Apenas na parte final da apresentação o ex-presidente do BC se aprofundou sobre o tema da inovação financeira, citando a evolução do Open Finance e da tokenização no Brasil, e as possibilidades abertas com uso de ferramentas de inteligência artificial, temas mais afeitos à plateia de investidores e especialistas no sistema financeiro.
Para não criar polêmica num evento do banco onde atua, evitou temas espinhosos, como a política fiscal do governo Luiz Inácio Lula da Silva – diferentemente de sua participação em outro evento, do Grupo Esfera. Há duas semanas, ele sugeriu que a melhor alternativa para Brasil reduzir os juros é se o governo federal anunciasse um choque fiscal positivo. Sem isso, assegurou, o País dificilmente conseguirá baixar os juros abaixo de 11%.
Até pelo momento turbulento, a primeira pergunta do dia fazia uma menção indireta à incrível reviravolta num tema que estava dado como enterrado: a discussão sobre a autonomia do BC, que voltou à tona após o Centrão ameaçar aprovar um projeto de lei que altera a lei da independência do BC, permitindo ao Congresso exonerar presidente e diretores do banco em casos de “desempenho insuficiente”.
A ameaça, vista como retaliação ao veto da nova gestão do BC à compra de um pedaço do Banco Master pelo Banco de Brasília, controlado pelo governo do Distrito Federal, sequer foi citada por Campos Neto (e tampouco na pergunta, que versava sobre a importância da independência do BC).
O ex-presidente reafirmou seu apoio à independência do Banco Central, destacando que a autonomia proporciona menor custo para atingir metas em política monetária, aumenta a credibilidade e fortalece o canal de política monetária: “Ataques à autonomia enfraquecem esse canal, exigindo movimentos maiores nos juros para atingir os mesmos objetivos, o que é pior para todos.”
Inovações do BC
Até ao abordar os temas mais correlatos aos investimentos financeiros, como as inovações no setor, Campos Neto citou o Banco Central como percursor.

■ **Requisitos das tarefas**:
A – Responda às perguntas abaixo com base no trecho sobre Campos Neto.
(i) Segundo ele, sem um choque fiscal positivo, abaixo de qual nível o País dificilmente conseguirá baixar os juros?
(ii) Quem ameaçou aprovar um projeto de lei que altera a lei da independência do BC?
(iii) Quem controla o Banco de Brasília?
B – Explique, com base no trecho sobre Campos Neto, por que, segundo ele, ataques à autonomia do Banco Central são piores para todos.
C – Transcreva do trecho sobre Campos Neto a parte que vai de "Até pelo momento" até "independência do BC).".

Dados armazenados
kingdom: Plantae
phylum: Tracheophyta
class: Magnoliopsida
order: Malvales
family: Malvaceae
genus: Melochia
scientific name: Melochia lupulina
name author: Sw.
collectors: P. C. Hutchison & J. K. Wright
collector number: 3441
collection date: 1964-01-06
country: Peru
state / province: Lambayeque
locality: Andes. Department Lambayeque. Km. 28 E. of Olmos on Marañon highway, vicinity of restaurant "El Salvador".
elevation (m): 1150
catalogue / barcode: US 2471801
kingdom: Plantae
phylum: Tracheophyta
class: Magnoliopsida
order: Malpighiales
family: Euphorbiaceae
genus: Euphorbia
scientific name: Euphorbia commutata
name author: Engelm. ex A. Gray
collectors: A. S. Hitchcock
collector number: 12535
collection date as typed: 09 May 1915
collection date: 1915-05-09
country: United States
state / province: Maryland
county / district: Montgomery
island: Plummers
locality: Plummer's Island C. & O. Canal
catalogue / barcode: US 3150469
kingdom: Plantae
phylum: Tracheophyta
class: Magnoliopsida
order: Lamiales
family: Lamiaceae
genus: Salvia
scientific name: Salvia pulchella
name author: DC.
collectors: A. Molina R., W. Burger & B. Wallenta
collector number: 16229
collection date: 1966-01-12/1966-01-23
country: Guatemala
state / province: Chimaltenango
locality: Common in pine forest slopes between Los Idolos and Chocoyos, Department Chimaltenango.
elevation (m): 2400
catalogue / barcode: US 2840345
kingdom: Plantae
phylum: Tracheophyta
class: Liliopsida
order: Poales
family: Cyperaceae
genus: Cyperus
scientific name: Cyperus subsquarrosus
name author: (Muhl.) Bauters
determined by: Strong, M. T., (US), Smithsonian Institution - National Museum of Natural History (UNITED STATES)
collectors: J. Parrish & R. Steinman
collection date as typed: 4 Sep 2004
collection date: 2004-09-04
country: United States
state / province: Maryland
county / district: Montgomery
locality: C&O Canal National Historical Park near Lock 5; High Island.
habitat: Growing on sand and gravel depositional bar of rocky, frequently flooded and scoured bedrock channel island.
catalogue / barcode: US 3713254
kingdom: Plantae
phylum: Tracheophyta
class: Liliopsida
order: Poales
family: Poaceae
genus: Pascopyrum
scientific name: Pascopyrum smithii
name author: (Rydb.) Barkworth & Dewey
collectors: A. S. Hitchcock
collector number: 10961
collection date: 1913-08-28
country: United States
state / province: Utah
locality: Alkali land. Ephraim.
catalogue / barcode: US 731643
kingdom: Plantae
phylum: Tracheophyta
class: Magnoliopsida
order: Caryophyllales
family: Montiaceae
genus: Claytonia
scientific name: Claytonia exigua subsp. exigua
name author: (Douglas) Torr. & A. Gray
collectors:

■ **Resultados das tarefas**:
A –
(i) 11%.
(ii) O Centrão.
(iii) O governo do Distrito Federal.

B – Segundo Campos Neto, os ataques à autonomia enfraquecem o canal de política monetária. Com isso, são necessários movimentos maiores nos juros para atingir os mesmos objetivos.

C –
Até pelo momento turbulento, a primeira pergunta do dia fazia uma menção indireta à incrível reviravolta num tema que estava dado como enterrado: a discussão sobre a autonomia do BC, que voltou à tona após o Centrão ameaçar aprovar um projeto de lei que altera a lei da independência do BC, permitindo ao Congresso exonerar presidente e diretores do banco em casos de “desempenho insuficiente”.
A ameaça, vista como retaliação ao veto da nova gestão do BC à compra de um pedaço do Banco Master pelo Banco de Brasília, controlado pelo governo do Distrito Federal, sequer foi citada por Campos Neto (e tampouco na pergunta, que versava sobre a importância da independência do BC).